Dann aber überschlugen sich die Ereignisse: Zunächst glich Teddy Sheringham zum 1:1 aus, in der 93. Minute spitzelte Ole Gunnar Solskjaer den Ball nach einem Eckball und Sheringhams Kopfball-Verlängerung unter die Latte. Während Manchester United als erster englischer Verein das Triple bestehend aus dem Gewinn der Champions League, der Meisterschaft und dem FA-Cup feierte, waren die Münchner am Boden zerstört. Sie konnten nicht fassen, was gerade passiert war. Es wäre für die Bayern der erste Triumph in diesem Wettbewerb, der bis 1992 Europacup der Landesmeister hiess, seit 1976 gewesen.
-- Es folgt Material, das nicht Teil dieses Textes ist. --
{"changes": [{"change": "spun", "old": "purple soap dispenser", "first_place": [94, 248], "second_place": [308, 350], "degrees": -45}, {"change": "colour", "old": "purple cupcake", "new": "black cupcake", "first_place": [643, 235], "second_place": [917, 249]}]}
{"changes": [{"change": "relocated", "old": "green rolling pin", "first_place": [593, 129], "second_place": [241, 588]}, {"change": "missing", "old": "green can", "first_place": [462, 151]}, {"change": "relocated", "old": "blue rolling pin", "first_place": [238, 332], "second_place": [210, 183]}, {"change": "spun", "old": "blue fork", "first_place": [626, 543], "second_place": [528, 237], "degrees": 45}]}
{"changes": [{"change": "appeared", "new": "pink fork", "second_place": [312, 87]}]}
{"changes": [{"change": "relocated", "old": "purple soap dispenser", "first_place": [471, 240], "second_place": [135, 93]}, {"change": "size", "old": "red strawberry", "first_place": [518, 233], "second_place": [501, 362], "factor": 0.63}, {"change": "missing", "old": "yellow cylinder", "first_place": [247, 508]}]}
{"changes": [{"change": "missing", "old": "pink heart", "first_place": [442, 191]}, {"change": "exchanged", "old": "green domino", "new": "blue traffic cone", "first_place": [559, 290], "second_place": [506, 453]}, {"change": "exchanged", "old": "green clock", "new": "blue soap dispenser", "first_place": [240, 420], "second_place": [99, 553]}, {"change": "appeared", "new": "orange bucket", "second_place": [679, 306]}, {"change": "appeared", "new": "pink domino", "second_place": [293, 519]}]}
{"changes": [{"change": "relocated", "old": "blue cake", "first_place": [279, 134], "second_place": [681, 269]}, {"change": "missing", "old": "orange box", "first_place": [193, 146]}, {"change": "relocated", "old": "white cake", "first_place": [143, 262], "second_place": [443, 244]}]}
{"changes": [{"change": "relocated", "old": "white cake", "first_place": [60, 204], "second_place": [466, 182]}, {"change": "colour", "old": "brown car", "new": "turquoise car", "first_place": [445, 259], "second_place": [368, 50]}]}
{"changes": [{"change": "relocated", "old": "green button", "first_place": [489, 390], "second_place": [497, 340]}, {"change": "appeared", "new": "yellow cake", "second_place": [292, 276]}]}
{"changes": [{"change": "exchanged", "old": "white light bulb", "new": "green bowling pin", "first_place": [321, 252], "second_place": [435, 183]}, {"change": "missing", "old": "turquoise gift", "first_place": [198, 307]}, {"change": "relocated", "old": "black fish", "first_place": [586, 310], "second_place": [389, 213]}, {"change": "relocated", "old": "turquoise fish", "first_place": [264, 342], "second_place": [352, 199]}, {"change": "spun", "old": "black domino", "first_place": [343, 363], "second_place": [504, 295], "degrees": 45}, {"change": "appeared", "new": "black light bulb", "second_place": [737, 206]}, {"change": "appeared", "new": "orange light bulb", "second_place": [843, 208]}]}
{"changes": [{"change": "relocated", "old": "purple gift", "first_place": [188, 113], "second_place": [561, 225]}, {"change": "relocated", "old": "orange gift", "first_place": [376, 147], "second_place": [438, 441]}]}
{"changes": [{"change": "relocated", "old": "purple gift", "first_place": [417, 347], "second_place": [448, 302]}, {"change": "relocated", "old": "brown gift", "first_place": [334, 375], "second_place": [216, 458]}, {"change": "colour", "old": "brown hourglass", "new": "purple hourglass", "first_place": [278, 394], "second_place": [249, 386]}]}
«Es war unfassbar, unglaublich und ein Schock für alle», blickt Ottmar Hitzfeld im Gespräch mit der Nachrichtenagentur Keystone-SDA zurück. «Es war eine riesige Enttäuschung, die an mir nagte. Die ganzen Ferien waren versaut.» Hat er sich Vorwürfe gemacht? Beispielsweise wurde kritisiert, dass Routinier Lothar Matthäus in der 80. Minute ausgewechselt wurde. «Nein. Ein Trainer kann sich selbst zerstören, wenn er sich ewig Vorwürfe macht. Das bringt im Fussball nicht viel. Ein Trainer muss immer im Moment entscheiden und tut dies dann aus Überzeugung. Matthäus war damals schon 38 Jahre alt und hatte nicht mehr die Kraft für 90 Minuten. Aber logisch überlegte ich vor- und rückwärts. Es gibt nichts Schlimmeres, als einen Final zu verlieren - und erst recht auf diese Art und Weise.»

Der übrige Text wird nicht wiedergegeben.